_TASK OBJECTIVE_
Please output the entries below from the line that contains "pineapple, lime |" through the final line, reproduced exactly and alone.

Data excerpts
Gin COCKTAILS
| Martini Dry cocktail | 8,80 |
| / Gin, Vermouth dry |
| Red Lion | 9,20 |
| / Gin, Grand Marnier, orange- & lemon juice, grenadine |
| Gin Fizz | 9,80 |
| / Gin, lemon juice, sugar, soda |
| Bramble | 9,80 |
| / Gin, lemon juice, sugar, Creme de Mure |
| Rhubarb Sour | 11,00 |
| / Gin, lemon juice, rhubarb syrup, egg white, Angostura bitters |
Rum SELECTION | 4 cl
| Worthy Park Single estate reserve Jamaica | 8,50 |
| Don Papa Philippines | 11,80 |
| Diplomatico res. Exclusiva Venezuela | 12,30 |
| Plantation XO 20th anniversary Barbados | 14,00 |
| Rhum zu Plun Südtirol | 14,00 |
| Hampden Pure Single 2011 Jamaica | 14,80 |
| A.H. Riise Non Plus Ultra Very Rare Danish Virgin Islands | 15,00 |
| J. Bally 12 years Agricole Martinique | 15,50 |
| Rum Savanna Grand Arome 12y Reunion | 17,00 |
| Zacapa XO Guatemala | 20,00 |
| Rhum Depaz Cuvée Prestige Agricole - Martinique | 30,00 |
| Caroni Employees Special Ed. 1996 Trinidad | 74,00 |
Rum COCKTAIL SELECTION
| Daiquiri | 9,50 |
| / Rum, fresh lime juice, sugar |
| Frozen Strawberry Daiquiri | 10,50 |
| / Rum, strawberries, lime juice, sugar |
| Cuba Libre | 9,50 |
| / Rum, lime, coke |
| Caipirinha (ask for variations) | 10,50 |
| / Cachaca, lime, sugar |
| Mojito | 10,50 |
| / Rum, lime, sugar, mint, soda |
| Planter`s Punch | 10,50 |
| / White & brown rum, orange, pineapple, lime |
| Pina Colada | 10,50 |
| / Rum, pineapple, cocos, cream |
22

_ANSWER FOR THE TASK_
| / White & brown rum, orange, pineapple, lime |
| Pina Colada | 10,50 |
| / Rum, pineapple, cocos, cream |
22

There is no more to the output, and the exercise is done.